With data compliance and security being front of mind, the banking industry has been unwilling to move past private data management infrastructure for a very long time. However, in the face of emerging technologies, alternative business solutions, and a radical change in customer and regulatory expectations, the banking industry has realized that it’s time to catch up and move to the data cloud.
In a recent study commissioned by Google, which surveyed more than 1,300 leaders from the financial services industry globally, 83% of respondents said that their companies were deploying cloud technology as part of their primary computing infrastructures.
Why? It comes down to the immense benefits and value, as well as the crucial resources that the data cloud provides. With the ability to have several innovative products and services to help with data monetization at its fingertips, the financial industry is embracing data cloud technologies. Banks are now able to deliver data intelligence and support data-based decision making, which results in better customer support with reduced costs, while also meeting regulatory demands.
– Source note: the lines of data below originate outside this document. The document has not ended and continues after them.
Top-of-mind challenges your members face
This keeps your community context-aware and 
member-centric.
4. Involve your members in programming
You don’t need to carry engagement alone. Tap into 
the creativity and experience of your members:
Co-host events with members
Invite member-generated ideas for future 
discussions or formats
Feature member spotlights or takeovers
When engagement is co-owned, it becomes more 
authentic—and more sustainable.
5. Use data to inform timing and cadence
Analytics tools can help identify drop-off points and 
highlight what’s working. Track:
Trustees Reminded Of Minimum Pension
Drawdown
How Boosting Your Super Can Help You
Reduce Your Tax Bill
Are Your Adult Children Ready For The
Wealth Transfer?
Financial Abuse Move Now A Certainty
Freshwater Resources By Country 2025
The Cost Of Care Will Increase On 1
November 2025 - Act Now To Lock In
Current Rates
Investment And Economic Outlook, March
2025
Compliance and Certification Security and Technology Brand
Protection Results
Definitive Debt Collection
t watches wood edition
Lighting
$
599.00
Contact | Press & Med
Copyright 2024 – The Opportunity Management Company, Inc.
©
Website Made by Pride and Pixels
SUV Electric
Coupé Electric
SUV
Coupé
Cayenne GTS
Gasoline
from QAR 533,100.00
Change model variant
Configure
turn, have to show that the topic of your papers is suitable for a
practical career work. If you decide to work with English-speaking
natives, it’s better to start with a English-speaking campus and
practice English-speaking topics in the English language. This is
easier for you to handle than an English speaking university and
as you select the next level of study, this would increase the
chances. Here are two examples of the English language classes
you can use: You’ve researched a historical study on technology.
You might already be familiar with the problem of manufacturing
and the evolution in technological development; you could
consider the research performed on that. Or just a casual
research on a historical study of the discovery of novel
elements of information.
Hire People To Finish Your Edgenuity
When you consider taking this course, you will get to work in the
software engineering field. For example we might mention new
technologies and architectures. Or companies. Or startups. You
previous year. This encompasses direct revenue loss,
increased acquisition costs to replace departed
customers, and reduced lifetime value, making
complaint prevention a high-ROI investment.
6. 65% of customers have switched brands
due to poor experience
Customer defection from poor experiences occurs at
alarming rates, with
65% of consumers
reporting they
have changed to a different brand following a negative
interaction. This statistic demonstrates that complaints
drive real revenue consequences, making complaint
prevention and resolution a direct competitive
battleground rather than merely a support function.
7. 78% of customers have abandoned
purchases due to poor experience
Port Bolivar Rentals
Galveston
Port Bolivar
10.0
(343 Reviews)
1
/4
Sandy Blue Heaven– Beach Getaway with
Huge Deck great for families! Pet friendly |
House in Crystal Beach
Compelling reasons for the move to the data cloud
Visibility
The data cloud creates an opportunity to consolidate disparate sources and types of data under a single repository. With the mix of data now organized for analytics vs transactions, banking institutions have the data infrastructure to evaluate an end-to-end view of their business domains.
Operational resilience
A move to the data cloud helps increase operational resilience of both single banks and banking networks by mitigating risk of disruptions, such as power outages, hardware failures and more. With the data cloud, banks are now able to respond to problems faster, as well as increase redundancy by spreading and replicating data and services from a single data point to multiple data regions.
Security
The banking industry has stringent standards when it comes to security of data and software. This is where the cloud shines. With the large investments from the data cloud software companies, along with cloud infrastructure providers, banks can now take advantage of multi-layer security elements at both the data layer as well as the infrastructure layer bringing security comfort compared to on-premise environments.
Scaling
An important advantage of the cloud is the ability to scale up or down as needed, resulting in substantial cost savings. With consumption-based economic models for the data cloud, banks are no longer subjected to heavy upfront capital expenditures with the need to continually upgrade and purchase more technology. Banks can quickly respond to changing priorities in the market with minimal cost, giving them better alignment of their spend with expenses.
Personalized Services
Banks can provide and deliver meaningful personalized services by leveraging existing data and everyday customer touch points. There are endless possibilities to tailor services in banking, going beyond traditional offers and creating more customized, relevant end-to-end experiences.
Personalized Services
Banks can provide and deliver meaningful personalized services by leveraging existing data and everyday customer touch points. There are endless possibilities to tailor services in banking, going beyond traditional offers and creating more customized, relevant end-to-end experiences.
Evolve risk assessment
Data analytics can be used to assess the risk profiles of credit applicants in depth, thereby improving credit assessments. Banks can also detect fraud and money laundering activities at an early stage as well as any unusual transactions or activity within an account. Advanced data analytics also enables banks to comply with the ever changing legal and regulatory requirements in the integrity and credit risk domains.
Creating New Business Frontiers
Ubiquitous access
With the ability to share data across multiple constituents in a secure environment, the data cloud enables simultaneous access by different business units. This opens doors for more integrated decision-making. Customer-centric problems are sorted out more quickly through the collaborative use of advanced analytics tools and platforms. With large, connected data sets at their disposal, banks can now leverage complex, sophisticated data analytics and insight to expedite important decisions.
Embracing innovation
Machine learning, AI, augmented reality, natural language processing and image recognition are some of the cloud technologies that are helping banks become more innovative with new experiences, offers, and interactive capabilities. Automation of critical processes creates opportunities for increased revenue, cost efficiency, and it enables a customer-centric service culture.
Talent acquisition
With the adoption of advanced technology in the form of data cloud, data science driven automation and advanced analytics, banks are now able to create an agile, transparent, and connected system of operations that can attract new talent. Traditionally, banks have not been viewed as the ideal environment for advanced talent, however this migration has enabled the alignment of modern tech and new work cultures, providing enormous benefits to the banking industry.
What does it take to move to the data cloud?
There are many reasons organizations choose to move their data to the cloud. But first, organizations need to ask what business outcomes they are looking to achieve. What areas of the business do they wish to transform? And what value would be created? Not all organizations are in the same place regarding analytics capability or cloud maturity.
A carefully planned migration can lead to significant advantages both in the short and long term. Typically, the first step is to assess your organization’s readiness and maturity related to the initiative. Ask questions and search for information to ascertain the truth about the state of your organization in various areas related to data analytics.
Identify a clear business problem in need of solving, and establish a vision of an end state. Assess the complexity and cost, alignment with overall company objectives and desired outcomes, and confirm that the proposed approach fits in with the broader organizational strategy.